Wednesday, November 27, 2013

The Post Season: Seventh Borough Updates

Back in July, I wrote that this blog would run a few posts for each of its 'season' and that the Summer 2013 'season' would be about summer itself.  And I got two entries in and Summer was coming to an end, Labor Day had come and gone, Columbus Day had past us, Halloween was now a distant memory, and here we are in November.  I had written an entire post for election day, and by election day, I mean the primary, which here, is early September, and scrapped it altogether.  And I was trying to write a post about Baseball, a beloved summertime game, and it was becoming an Albatross of an entry.  I couldn't get it out, I couldn't pin down how to fit the entire 100+ year history of America's past-time as it related to me personally, and with meaning and humor, into one blog post and not try to produce the "Seventh Borough's Encyclopedia of Baseball".  As we Met fans are all to familiar with the phrasing: Maybe Next Year for my Baseball summertime entry. 

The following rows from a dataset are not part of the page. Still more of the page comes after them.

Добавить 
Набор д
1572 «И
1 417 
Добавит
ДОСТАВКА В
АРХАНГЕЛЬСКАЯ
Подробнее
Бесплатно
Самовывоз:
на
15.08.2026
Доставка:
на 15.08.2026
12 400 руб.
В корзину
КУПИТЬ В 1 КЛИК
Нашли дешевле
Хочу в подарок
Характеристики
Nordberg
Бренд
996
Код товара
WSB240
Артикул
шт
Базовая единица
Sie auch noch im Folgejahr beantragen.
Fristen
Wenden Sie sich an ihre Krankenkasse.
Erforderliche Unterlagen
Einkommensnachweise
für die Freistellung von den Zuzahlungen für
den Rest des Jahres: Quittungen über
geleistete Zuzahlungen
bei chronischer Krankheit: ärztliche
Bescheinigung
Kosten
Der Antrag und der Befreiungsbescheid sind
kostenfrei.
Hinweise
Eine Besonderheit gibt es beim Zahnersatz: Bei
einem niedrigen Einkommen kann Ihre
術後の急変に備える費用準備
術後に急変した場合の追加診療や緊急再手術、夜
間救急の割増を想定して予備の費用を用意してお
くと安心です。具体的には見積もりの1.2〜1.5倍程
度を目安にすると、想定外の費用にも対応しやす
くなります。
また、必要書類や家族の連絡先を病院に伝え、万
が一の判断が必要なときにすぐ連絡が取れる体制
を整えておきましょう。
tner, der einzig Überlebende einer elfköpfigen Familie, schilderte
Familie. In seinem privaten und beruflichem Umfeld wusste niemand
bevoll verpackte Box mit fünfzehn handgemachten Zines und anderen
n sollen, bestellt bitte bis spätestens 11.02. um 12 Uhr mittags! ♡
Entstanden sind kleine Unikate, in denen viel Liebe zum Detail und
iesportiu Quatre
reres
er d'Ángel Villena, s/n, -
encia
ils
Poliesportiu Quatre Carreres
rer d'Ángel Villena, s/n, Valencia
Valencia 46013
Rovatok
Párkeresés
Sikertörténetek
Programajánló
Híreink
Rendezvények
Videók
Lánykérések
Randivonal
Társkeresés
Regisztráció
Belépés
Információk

However, today's post, Dark Chocolate, was churned out in under three hours, as it related to a discrete and recent event, and I think 1. Reopening the blog with the word 'Chocolate' in the title is a cheap (but effective, no?) gimmick to get your attention and 2. A direct parlay into the 2013 Fall/Winter Season's theme: Life in New York.  I gave you my first hand account of visiting Red Hook, Brooklyn (in apparently what was its off season) and the changes going on there.  And by Life in New York, I'm not referring to fancy 5th Avenue shopping trips and visiting the Statue of Liberty, that's tourist junk.  I'm talking about your day-to-day life, as enhanced when eight million people squish on to a few, closely-connected islands, I'm talking about an appreciation for mass transit, even when it smells bad, I'm talking about the strategy it takes to get to work in East Midtown when the entire UN General Assembly and their entourages and their entourages' entourage have blocked all your paths to the office, I'm talking about my loyalty to my favorite coffee wagon man, even though I have a back up wagon man, and yes, a back up to my back up wagon man, just in case.  Even though I've had the privilege (the horror?) of paying $40 for a parking spot and $70 for a cocktail on occasion, I'd like to use the next season to get to the guts of the people and places and events that have made this place what it is, and its residents who we are.

And I'm playing loose with this theme of  Life in New York, generally I mean the City, but then the title of this blog puts us out of its official jurisdiction.  Things are never so black and white, are they?  I lived in the Second Borough until I was 31, my parents lived in the Second Borough, my grandparents lived in the Second Borough, my great-grandparents moved to the Second Borough after coming through Ellis Island, and I went to school where at least 75%* of the class had a relative come through Ellis Island as well, I always wonder if I made the right decision to leave the city even if I'm still only a stone's throw from it's geographic borders.  But then, the Seventh Borough has got to be filled with at least 75%* of NYC transplants as well**.  And I wonder if they feel the same way.

So welcome to "Life in New York", or what possibly could have just been titled "Stuff That Happens Near By And Involves Highly Opinionated People Who Talk Loudly", but that's not catchy.  Definitely not as catchy as "Dark Chocolate".

(* my best guess, no documented proof behind these figures, but seems better than writing 'a lot')
(**just a quick one - I feel most of the NYC transplants here are from the Bronx.  It seems no one from Brooklyn ever relocates to Westchester.  Though there are at least three of us, Myself, My Aunt Jane, and of course, Jay-Z.)

But really, I'll leave you with a vignette about baseball:
In late October, Rob, Nick and I took a long weekend up to Boston and were in town right about when the Red Sox won the pennant and were heading off to the World Series.  A few day later, the Sox had won the Series.  I mentioned this phenomena to my boss: I said I was just in Boston, and the Sox win the Series.  In 2009 I was temporarily living in the Bronx with Rob while waiting to close on our house and the Yankees won the Series that year.  Where ever I go it seems to be good luck for that home team.  My boss looks me square in the face and says," Could you move to Flushing?"